__OBIETTIVO DEL COMPITO__: Trascrivi senza modifiche il passo dell'articolo sulle schede di voto dimenticate a Claro che va da "Un’inchiesta ammnistrativa è" a "quartiere di Claro.".

__ESTRATTO FORNITO__:
━━━━━━━━━━━━━━━━━━━━

Le schede di voto dimenticate a Claro erano "in un armadio della Cancelleria del quartiere". Lo precisa il Municipio di Bellinzona, rispondendo all'interpellanza del consigliere comunale Manuel Donati in merito al ritrovamento di 60 buste per corrispondenza delle elezioni federali dello scorso 20 ottobre. Ritrovamento che è avvenuto nel tardo pomeriggio di mercoledì 6 novembre "da una funzionaria dello sportello multifunzionale di Claro", che ha subito avvertito il sostituto segretario, che ha poi informato il segretario e il sindaco. Il giorno seguente "è stato informato anche il Cantone".
Un’inchiesta ammnistrativa è in corso per appurare quanto accaduto, precisa il Municipio. "Le 60 buste della votazione per corrispondenza sono state ritirate dalla bucalettere del quartiere di Claro e, per errore, non consegnate al messaggero per la consegna al seggio per lo spoglio del voto per corrispondenza centralizzato a Palazzo civico, ma dimenticate in un armadio della Cancelleria (sportello multifunzionale) del quartiere di Claro.
Non si è trattato di un problema di svuotatura della bucalettere, ribadisce la città. Ogni quartiere ha una bucalettere per la consegna delle buste di voto per corrispondenza, che viene svuotata quotidianamente dal personale di turno presso lo sportello multifunzionale di quartiere. Le buste vengono "contate e depositate in un luogo sicuro in attesa dell’arrivo del messaggero incaricato del ritiro e della consegna al seggio centralizzato a Palazzo civico, dove avviene la registrazione delle carte di legittimazione e poi, la domenica del voto, lo spoglio. Nel caso di Claro le buste vengono depositate in una cassaforte. Il messaggero incaricato del ritiro si reca nei quartieri secondo un piano predefinito. Al momento della consegna delle buste viene firmato un verbale con il numero delle buste consegnate. Dal venerdì sera fino alla domenica mattina la svuotatura delle bucalettere e la consegna delle buste al seggio centralizzato di Palazzo civico vengono garantite dalla Polizia comunale. Nel caso specifico le buste sono state ritirate dalla bucalettere, ma, per errore, dimenticate in un armadio e non consegnate al messaggero".
"Come detto", aggiunge l'Esecutivo, "l’inchiesta amministrativa in corso dovrà appurare quando e chi ha commesso l’errore". Nel frattempo il segretario comunale ha reso nuovamente attenti tutti le collaboratrici e i collaboratori interessati "a prestare la massima attenzione e a rispettare scrupolosamente il protocollo sullo svolgimento di votazioni e elezioni che definisce nel dettaglio le modalità di gestione delle varie operazioni". Nella fattispecie "non sono state verosimilmente seguite le procedure prescritte".

━━━━━━━━━━━━━━━━━━━━

Elementi archiviati del dataset

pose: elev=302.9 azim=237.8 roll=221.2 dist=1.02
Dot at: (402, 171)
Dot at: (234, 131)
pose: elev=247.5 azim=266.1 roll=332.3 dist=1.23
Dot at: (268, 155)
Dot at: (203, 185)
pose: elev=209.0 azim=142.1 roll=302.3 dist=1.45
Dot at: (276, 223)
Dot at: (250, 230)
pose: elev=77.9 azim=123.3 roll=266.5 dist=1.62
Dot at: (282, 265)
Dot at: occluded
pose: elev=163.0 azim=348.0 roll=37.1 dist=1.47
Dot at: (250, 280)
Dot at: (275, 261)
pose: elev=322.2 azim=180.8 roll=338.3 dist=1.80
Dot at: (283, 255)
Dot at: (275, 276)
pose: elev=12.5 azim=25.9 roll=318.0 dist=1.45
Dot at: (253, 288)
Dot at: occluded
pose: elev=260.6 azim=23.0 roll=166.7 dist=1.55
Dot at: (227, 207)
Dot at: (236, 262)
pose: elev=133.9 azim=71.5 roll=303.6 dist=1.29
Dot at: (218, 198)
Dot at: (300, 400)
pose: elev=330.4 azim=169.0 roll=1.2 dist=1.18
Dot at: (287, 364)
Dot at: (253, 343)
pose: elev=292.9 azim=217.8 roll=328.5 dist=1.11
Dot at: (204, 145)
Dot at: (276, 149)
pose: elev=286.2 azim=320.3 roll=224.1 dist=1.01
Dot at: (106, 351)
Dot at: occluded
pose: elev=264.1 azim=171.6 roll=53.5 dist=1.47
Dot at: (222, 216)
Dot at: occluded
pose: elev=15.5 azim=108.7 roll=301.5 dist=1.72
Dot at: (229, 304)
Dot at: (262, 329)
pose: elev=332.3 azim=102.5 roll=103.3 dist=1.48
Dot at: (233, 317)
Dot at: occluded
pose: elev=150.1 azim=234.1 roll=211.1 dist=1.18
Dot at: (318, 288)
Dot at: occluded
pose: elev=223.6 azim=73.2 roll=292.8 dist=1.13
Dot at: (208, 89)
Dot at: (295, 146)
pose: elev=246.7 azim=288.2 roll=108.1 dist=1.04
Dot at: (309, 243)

━━━━━━━━━━━━━━━━━━━━

__RISPOSTA AL COMPITO__:
Un’inchiesta ammnistrativa è in corso per appurare quanto accaduto, precisa il Municipio. "Le 60 buste della votazione per corrispondenza sono state ritirate dalla bucalettere del quartiere di Claro e, per errore, non consegnate al messaggero per la consegna al seggio per lo spoglio del voto per corrispondenza centralizzato a Palazzo civico, ma dimenticate in un armadio della Cancelleria (sportello multifunzionale) del quartiere di Claro.